Chart comprehension data.

§

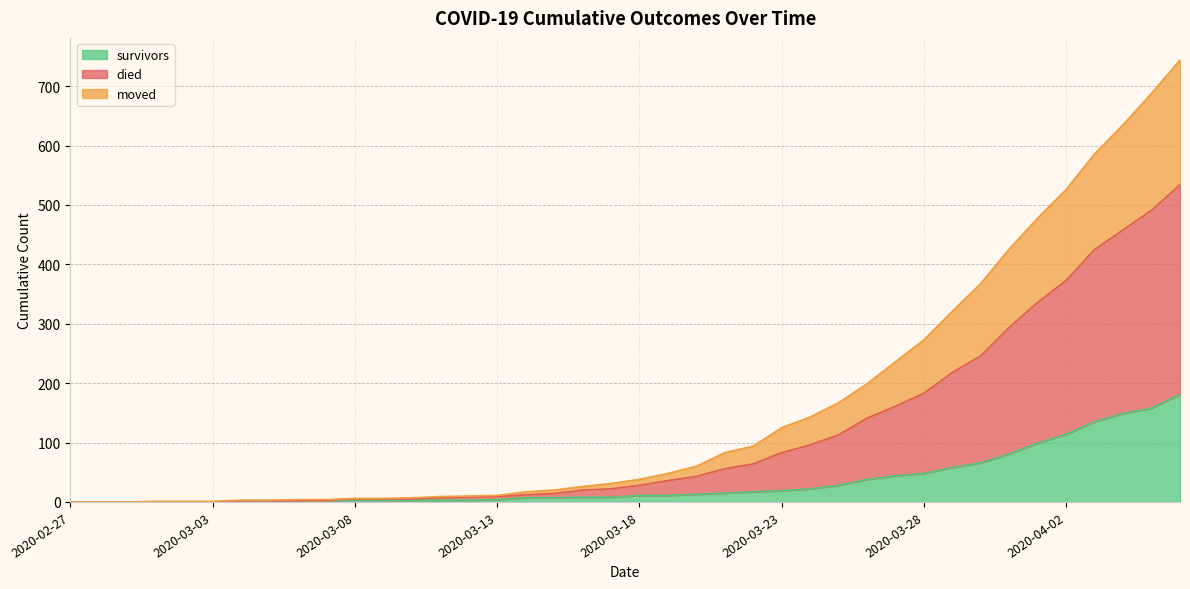

How many data points in survivors are less than 11?

20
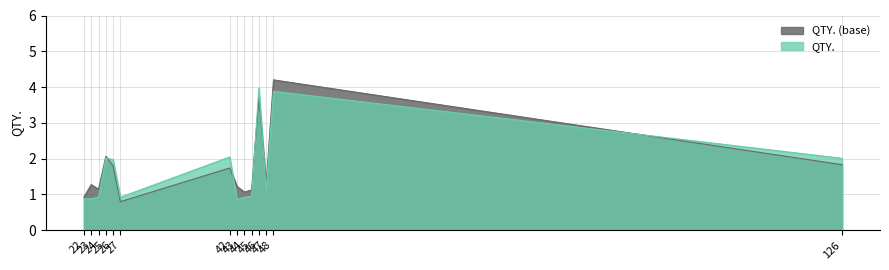

Is it true that the value at 22 is 0.2?

False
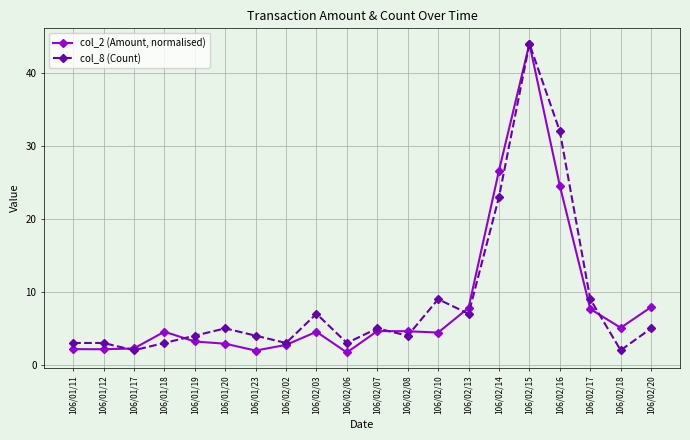

How many values in the col_8 (Count) series are below 5?

10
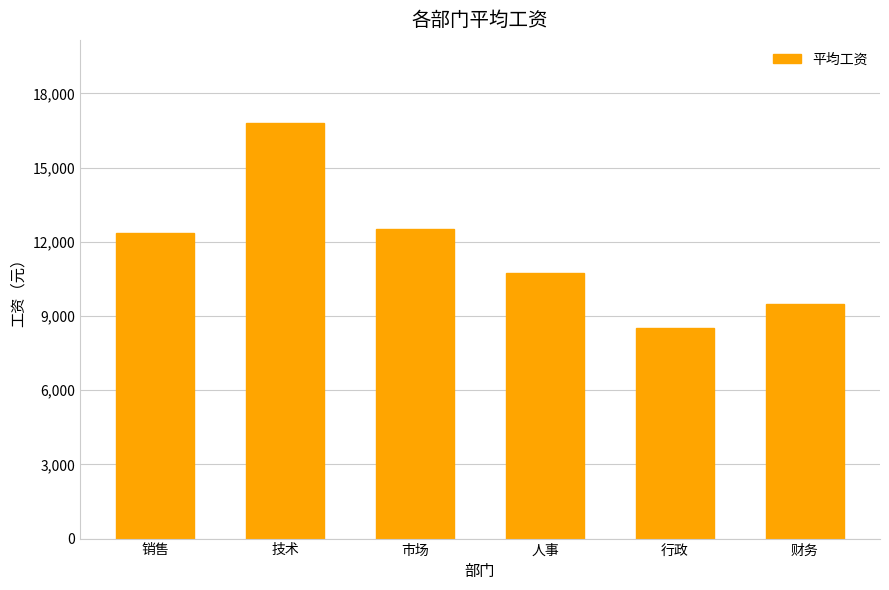

Does the chart contain stacked bars?

No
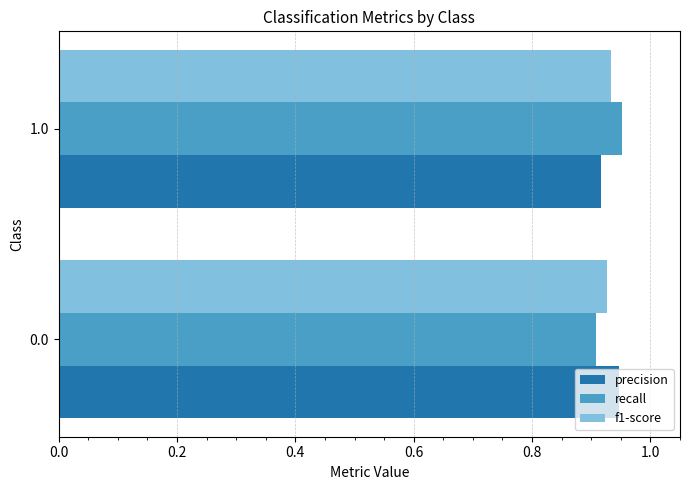

The value of f1-score at 0.0 is 1.6. True or false?

False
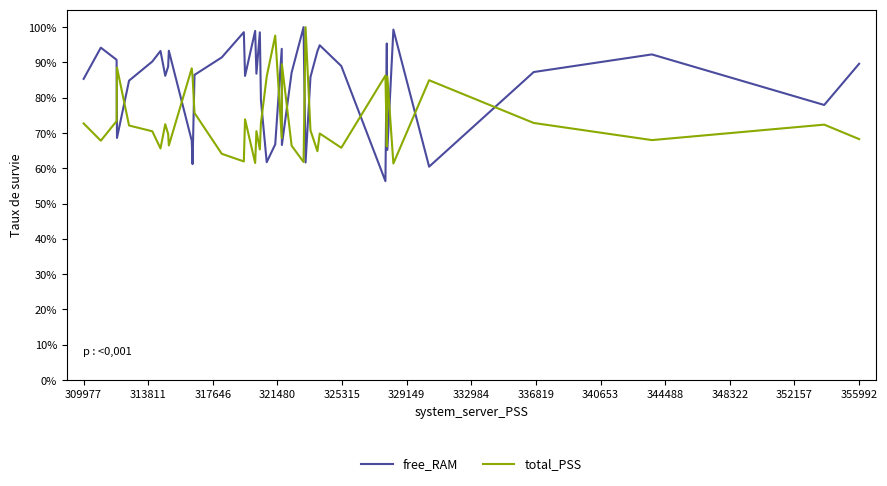

What is the sum of all free_RAM values?

3355.7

§

Required work. Rewrite every one of the records above, substituting "entries" for "data points" and changing nothing else. Leave the pictures out of your answer.

Your solution.
How many entries in survivors are less than 11?

20

Is it true that the value at 22 is 0.2?

False

How many values in the col_8 (Count) series are below 5?

10

Does the chart contain stacked bars?

No

The value of f1-score at 0.0 is 1.6. True or false?

False

What is the sum of all free_RAM values?

3355.7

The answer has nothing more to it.